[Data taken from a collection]
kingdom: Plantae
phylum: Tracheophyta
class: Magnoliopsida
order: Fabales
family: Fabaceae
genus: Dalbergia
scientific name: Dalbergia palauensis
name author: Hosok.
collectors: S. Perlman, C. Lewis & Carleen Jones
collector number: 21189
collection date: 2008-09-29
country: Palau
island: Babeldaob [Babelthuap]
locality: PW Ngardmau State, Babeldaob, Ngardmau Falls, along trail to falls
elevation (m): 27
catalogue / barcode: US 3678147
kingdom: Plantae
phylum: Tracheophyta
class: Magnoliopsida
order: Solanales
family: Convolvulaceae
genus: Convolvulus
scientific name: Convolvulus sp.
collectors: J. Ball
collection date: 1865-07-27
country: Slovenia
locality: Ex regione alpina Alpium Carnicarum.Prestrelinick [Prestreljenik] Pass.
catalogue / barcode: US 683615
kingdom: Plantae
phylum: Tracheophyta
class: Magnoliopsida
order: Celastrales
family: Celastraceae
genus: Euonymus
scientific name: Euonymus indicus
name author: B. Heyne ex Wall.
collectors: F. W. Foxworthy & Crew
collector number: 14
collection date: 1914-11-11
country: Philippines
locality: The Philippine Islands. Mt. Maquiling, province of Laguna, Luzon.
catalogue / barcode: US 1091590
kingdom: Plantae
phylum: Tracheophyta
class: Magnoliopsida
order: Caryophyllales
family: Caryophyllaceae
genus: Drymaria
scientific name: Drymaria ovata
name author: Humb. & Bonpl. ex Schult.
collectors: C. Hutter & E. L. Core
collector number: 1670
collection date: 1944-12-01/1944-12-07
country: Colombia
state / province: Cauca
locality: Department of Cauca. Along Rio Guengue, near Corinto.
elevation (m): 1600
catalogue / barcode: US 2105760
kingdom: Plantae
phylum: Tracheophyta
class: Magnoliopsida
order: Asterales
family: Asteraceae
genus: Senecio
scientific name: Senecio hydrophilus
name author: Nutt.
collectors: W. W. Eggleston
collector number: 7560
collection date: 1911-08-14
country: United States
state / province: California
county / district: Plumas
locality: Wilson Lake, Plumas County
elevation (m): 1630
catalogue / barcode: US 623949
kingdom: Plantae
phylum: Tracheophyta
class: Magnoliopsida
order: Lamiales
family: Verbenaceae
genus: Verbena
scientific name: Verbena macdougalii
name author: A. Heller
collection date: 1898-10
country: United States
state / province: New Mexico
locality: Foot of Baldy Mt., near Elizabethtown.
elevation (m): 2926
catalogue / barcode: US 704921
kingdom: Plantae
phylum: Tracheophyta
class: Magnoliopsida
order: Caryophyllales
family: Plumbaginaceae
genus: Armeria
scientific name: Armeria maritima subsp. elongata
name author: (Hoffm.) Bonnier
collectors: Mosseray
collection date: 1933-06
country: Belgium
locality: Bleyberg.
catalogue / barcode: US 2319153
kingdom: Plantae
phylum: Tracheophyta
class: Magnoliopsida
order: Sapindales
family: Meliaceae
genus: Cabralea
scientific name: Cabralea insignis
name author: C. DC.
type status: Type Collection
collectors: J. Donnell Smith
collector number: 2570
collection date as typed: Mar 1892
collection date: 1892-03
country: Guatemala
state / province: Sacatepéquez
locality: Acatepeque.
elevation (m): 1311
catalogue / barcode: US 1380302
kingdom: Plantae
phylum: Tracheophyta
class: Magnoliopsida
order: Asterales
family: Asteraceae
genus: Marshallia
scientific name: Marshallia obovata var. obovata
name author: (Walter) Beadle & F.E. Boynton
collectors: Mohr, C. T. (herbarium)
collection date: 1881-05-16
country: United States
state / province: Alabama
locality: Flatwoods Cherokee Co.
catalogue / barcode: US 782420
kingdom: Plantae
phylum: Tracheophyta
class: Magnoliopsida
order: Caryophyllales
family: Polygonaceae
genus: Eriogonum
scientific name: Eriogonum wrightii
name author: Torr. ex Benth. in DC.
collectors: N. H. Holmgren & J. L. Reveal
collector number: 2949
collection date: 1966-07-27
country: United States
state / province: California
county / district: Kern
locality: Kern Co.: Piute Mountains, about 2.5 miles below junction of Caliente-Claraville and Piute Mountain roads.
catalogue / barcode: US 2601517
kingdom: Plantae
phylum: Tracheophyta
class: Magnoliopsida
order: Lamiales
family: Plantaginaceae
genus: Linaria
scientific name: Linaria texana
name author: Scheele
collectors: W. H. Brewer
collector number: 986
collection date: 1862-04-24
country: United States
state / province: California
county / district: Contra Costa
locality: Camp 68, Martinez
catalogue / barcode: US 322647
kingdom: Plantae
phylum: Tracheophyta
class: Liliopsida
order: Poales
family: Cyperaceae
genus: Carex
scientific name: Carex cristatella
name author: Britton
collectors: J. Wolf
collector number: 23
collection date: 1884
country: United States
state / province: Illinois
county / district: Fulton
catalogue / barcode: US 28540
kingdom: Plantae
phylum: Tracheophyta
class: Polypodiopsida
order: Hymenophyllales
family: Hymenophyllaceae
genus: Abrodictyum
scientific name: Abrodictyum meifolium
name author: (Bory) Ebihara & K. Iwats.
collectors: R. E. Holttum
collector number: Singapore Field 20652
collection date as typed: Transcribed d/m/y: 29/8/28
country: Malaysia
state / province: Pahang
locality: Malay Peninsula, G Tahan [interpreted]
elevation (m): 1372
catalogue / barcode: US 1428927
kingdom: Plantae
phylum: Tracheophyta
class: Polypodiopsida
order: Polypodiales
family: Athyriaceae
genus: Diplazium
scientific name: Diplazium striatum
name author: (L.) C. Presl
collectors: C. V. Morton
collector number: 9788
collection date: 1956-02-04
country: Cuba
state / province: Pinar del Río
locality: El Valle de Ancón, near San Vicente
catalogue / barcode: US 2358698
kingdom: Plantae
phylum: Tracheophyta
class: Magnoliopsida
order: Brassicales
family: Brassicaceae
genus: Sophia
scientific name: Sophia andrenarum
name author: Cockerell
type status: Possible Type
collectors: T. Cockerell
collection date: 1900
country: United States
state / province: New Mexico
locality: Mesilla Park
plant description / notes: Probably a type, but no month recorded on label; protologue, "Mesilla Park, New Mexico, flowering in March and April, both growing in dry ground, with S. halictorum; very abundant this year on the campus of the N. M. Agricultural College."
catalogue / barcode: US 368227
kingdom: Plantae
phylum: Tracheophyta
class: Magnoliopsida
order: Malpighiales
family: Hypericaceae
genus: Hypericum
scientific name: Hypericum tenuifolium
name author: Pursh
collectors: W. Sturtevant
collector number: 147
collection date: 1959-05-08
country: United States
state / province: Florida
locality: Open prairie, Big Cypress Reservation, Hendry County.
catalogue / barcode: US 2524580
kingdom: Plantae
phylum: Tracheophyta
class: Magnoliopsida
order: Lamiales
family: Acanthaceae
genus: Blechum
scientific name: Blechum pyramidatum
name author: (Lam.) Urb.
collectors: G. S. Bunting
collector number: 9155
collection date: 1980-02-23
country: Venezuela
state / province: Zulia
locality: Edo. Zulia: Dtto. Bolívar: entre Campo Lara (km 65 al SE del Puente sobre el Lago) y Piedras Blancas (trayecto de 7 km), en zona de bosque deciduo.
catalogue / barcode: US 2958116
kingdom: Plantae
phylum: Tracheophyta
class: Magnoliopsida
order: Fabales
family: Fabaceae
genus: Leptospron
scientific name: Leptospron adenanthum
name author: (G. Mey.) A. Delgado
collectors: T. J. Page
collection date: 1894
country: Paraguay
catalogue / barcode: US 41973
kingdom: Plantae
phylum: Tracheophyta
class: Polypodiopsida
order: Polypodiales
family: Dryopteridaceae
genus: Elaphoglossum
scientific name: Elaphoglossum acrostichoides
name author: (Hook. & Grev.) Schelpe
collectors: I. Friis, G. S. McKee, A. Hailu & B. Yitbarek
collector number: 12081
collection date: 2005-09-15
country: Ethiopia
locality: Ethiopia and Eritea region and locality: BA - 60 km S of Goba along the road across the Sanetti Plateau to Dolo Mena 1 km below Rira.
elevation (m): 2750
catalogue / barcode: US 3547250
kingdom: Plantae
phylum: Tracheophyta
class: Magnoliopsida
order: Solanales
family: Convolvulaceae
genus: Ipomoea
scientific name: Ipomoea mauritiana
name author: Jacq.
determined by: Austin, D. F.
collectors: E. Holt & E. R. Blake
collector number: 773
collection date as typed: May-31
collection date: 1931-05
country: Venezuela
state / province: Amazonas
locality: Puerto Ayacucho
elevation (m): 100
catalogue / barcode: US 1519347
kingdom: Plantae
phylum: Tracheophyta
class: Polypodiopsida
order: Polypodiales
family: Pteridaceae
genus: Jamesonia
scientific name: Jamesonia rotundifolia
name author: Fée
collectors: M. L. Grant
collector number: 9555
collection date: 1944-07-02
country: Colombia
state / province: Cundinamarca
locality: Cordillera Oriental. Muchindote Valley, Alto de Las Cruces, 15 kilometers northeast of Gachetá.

- _Goal of the exercise_:
Arrange as a numbered list the lines of the data starting with the line containing "locality: Bleyberg." and continuing through the line containing "collectors: W. H. Brewer", leaving out any blank lines.

- _Solution to this task_:
1. locality: Bleyberg.
2. catalogue / barcode: US 2319153
3. kingdom: Plantae
4. phylum: Tracheophyta
5. class: Magnoliopsida
6. order: Sapindales
7. family: Meliaceae
8. genus: Cabralea
9. scientific name: Cabralea insignis
10. name author: C. DC.
11. type status: Type Collection
12. collectors: J. Donnell Smith
13. collector number: 2570
14. collection date as typed: Mar 1892
15. collection date: 1892-03
16. country: Guatemala
17. state / province: Sacatepéquez
18. locality: Acatepeque.
19. elevation (m): 1311
20. catalogue / barcode: US 1380302
21. kingdom: Plantae
22. phylum: Tracheophyta
23. class: Magnoliopsida
24. order: Asterales
25. family: Asteraceae
26. genus: Marshallia
27. scientific name: Marshallia obovata var. obovata
28. name author: (Walter) Beadle & F.E. Boynton
29. collectors: Mohr, C. T. (herbarium)
30. collection date: 1881-05-16
31. country: United States
32. state / province: Alabama
33. locality: Flatwoods Cherokee Co.
34. catalogue / barcode: US 782420
35. kingdom: Plantae
36. phylum: Tracheophyta
37. class: Magnoliopsida
38. order: Caryophyllales
39. family: Polygonaceae
40. genus: Eriogonum
41. scientific name: Eriogonum wrightii
42. name author: Torr. ex Benth. in DC.
43. collectors: N. H. Holmgren & J. L. Reveal
44. collector number: 2949
45. collection date: 1966-07-27
46. country: United States
47. state / province: California
48. county / district: Kern
49. locality: Kern Co.: Piute Mountains, about 2.5 miles below junction of Caliente-Claraville and Piute Mountain roads.
50. catalogue / barcode: US 2601517
51. kingdom: Plantae
52. phylum: Tracheophyta
53. class: Magnoliopsida
54. order: Lamiales
55. family: Plantaginaceae
56. genus: Linaria
57. scientific name: Linaria texana
58. name author: Scheele
59. collectors: W. H. Brewer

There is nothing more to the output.